* _WORK TO COMPLETE_
From the data below, return only the lines from the one with "управляемым и безопасным." through the one with "een voorzittersuitspraak verlengd", exact and inclusive, with pictures left out.

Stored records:
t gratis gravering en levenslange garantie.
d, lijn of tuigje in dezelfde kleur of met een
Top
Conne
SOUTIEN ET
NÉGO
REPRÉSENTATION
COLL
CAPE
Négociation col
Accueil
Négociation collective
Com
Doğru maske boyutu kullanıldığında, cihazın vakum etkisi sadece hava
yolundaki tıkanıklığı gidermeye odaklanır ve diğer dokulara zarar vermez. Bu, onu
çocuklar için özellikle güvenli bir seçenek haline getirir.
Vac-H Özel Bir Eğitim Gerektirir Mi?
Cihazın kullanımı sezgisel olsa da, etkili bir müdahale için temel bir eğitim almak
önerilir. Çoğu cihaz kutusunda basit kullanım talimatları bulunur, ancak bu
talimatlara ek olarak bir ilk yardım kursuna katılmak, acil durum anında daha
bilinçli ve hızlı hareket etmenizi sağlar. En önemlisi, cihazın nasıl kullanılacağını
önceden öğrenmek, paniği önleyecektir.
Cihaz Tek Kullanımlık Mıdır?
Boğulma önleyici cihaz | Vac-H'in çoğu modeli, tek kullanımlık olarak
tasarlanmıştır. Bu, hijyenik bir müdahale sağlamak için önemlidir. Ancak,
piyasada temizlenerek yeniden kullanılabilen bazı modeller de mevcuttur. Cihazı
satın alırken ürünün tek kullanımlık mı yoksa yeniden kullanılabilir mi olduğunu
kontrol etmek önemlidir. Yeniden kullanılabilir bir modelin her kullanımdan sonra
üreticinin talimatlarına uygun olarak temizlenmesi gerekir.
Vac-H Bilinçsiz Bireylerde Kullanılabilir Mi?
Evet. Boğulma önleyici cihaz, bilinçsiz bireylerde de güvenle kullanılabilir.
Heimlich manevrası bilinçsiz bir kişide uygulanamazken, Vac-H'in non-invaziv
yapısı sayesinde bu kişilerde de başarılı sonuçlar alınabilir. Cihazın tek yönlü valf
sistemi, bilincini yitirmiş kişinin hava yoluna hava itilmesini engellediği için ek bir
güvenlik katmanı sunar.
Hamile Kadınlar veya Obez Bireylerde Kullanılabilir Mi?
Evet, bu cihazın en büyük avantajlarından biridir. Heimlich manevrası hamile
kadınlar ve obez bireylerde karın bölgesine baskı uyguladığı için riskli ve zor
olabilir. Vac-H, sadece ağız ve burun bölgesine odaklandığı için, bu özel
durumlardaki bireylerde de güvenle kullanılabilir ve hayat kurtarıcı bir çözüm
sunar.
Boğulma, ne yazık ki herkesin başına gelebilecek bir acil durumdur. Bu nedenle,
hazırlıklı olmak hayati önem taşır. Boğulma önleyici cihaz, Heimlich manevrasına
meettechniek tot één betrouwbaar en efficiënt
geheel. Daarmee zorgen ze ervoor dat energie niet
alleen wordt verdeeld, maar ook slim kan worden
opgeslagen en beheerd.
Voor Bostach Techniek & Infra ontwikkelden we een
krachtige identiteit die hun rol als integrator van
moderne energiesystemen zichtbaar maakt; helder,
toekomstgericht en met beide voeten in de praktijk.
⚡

==

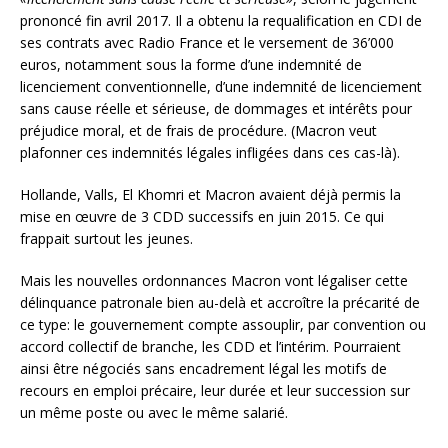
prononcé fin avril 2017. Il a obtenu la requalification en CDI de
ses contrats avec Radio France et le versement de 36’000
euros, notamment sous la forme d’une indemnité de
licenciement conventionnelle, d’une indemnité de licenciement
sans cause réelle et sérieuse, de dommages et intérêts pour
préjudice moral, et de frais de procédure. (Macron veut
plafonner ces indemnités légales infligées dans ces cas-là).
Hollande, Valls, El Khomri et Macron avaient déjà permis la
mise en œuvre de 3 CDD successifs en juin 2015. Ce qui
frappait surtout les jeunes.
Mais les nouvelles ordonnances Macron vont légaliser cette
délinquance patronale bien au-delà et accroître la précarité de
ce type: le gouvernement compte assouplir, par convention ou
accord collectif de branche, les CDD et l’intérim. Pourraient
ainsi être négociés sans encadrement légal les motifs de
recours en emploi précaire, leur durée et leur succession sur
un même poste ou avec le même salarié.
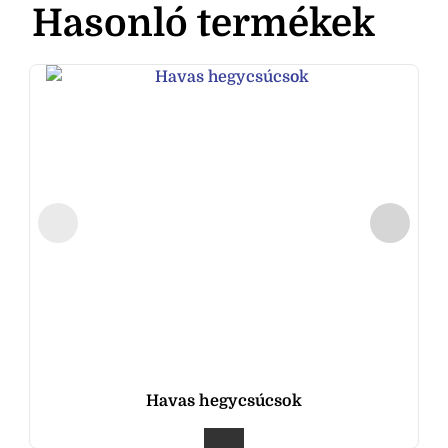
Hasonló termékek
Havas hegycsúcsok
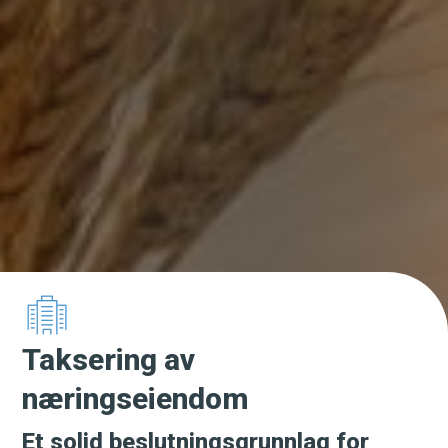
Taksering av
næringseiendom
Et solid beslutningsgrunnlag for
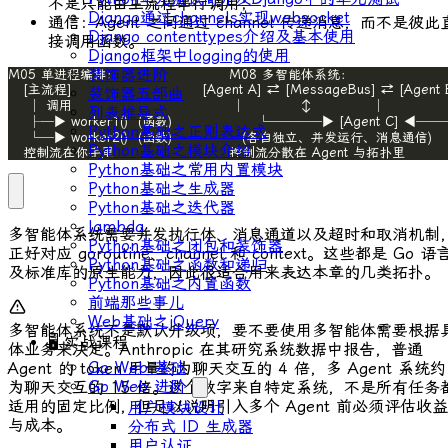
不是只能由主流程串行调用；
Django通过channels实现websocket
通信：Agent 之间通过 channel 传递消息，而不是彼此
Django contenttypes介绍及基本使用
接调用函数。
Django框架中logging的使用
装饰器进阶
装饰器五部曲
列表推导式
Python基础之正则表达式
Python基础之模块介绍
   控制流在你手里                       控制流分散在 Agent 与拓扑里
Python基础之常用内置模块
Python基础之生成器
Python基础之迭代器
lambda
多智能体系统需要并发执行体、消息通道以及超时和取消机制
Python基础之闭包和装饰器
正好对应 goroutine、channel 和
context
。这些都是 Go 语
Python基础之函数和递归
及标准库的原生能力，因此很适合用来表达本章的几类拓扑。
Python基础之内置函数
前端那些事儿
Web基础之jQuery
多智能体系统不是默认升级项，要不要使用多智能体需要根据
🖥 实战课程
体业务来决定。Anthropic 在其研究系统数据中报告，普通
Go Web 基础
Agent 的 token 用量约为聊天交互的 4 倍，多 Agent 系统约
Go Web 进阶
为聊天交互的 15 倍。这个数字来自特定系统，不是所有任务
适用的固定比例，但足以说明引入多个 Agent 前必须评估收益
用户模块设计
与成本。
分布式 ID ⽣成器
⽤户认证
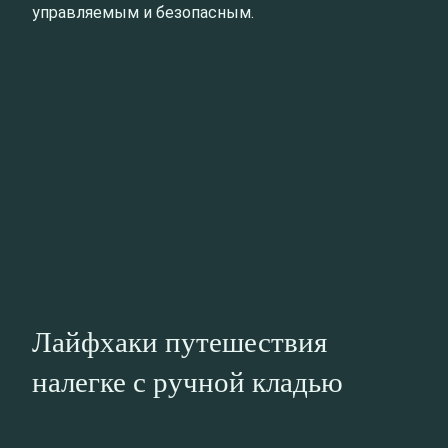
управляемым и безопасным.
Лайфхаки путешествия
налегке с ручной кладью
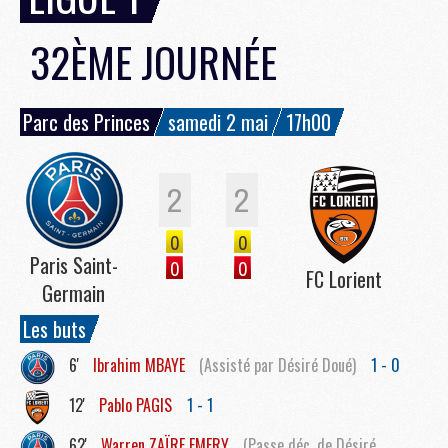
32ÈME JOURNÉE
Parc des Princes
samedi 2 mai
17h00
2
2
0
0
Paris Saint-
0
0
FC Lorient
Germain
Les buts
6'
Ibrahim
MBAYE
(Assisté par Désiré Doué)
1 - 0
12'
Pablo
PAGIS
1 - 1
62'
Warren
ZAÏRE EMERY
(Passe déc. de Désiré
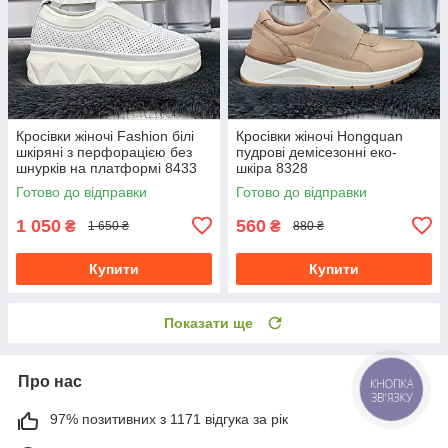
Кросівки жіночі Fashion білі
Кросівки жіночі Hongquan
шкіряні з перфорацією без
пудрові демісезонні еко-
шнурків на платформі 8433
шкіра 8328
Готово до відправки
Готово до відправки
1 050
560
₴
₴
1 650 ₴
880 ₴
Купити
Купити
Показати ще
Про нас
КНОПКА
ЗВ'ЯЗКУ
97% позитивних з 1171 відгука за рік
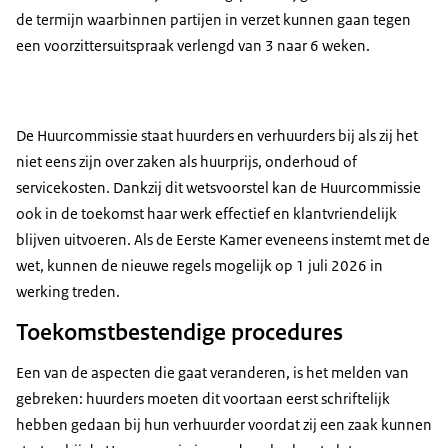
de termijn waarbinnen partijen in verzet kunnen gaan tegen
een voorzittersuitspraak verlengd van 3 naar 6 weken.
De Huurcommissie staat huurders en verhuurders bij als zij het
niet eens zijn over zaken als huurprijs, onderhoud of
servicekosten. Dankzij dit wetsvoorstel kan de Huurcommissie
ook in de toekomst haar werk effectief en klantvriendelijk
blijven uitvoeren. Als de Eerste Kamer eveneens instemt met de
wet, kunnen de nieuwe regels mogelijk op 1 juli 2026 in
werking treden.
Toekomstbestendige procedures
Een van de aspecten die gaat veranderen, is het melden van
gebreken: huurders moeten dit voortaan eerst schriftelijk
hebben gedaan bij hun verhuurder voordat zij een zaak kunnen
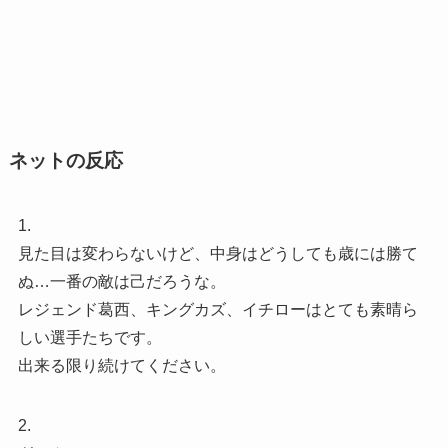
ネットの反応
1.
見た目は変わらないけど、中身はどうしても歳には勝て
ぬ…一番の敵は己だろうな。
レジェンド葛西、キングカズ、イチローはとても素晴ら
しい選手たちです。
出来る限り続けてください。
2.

...

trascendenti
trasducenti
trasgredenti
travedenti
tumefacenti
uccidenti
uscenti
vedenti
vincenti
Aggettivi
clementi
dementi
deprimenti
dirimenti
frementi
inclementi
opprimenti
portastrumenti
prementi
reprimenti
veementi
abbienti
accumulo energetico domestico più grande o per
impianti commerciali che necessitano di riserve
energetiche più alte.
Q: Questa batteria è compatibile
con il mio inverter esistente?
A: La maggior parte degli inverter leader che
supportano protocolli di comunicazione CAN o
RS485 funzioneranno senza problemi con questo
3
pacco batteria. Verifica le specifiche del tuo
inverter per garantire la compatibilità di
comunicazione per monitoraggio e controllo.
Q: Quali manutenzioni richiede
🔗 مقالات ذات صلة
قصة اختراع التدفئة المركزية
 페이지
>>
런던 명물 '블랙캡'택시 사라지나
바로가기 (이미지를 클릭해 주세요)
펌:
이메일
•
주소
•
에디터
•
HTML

* _TASK RESULT_
управляемым и безопасным.
Лайфхаки путешествия
налегке с ручной кладью
32ÈME JOURNÉE
Parc des Princes
samedi 2 mai
17h00
2
2
0
0
Paris Saint-
0
0
FC Lorient
Germain
Les buts
6'
Ibrahim
MBAYE
(Assisté par Désiré Doué)
1 - 0
12'
Pablo
PAGIS
1 - 1
62'
Warren
ZAÏRE EMERY
(Passe déc. de Désiré
Кросівки жіночі Fashion білі
Кросівки жіночі Hongquan
шкіряні з перфорацією без
пудрові демісезонні еко-
шнурків на платформі 8433
шкіра 8328
Готово до відправки
Готово до відправки
1 050
560
₴
₴
1 650 ₴
880 ₴
Купити
Купити
Показати ще
Про нас
КНОПКА
ЗВ'ЯЗКУ
97% позитивних з 1171 відгука за рік
de termijn waarbinnen partijen in verzet kunnen gaan tegen
een voorzittersuitspraak verlengd van 3 naar 6 weken.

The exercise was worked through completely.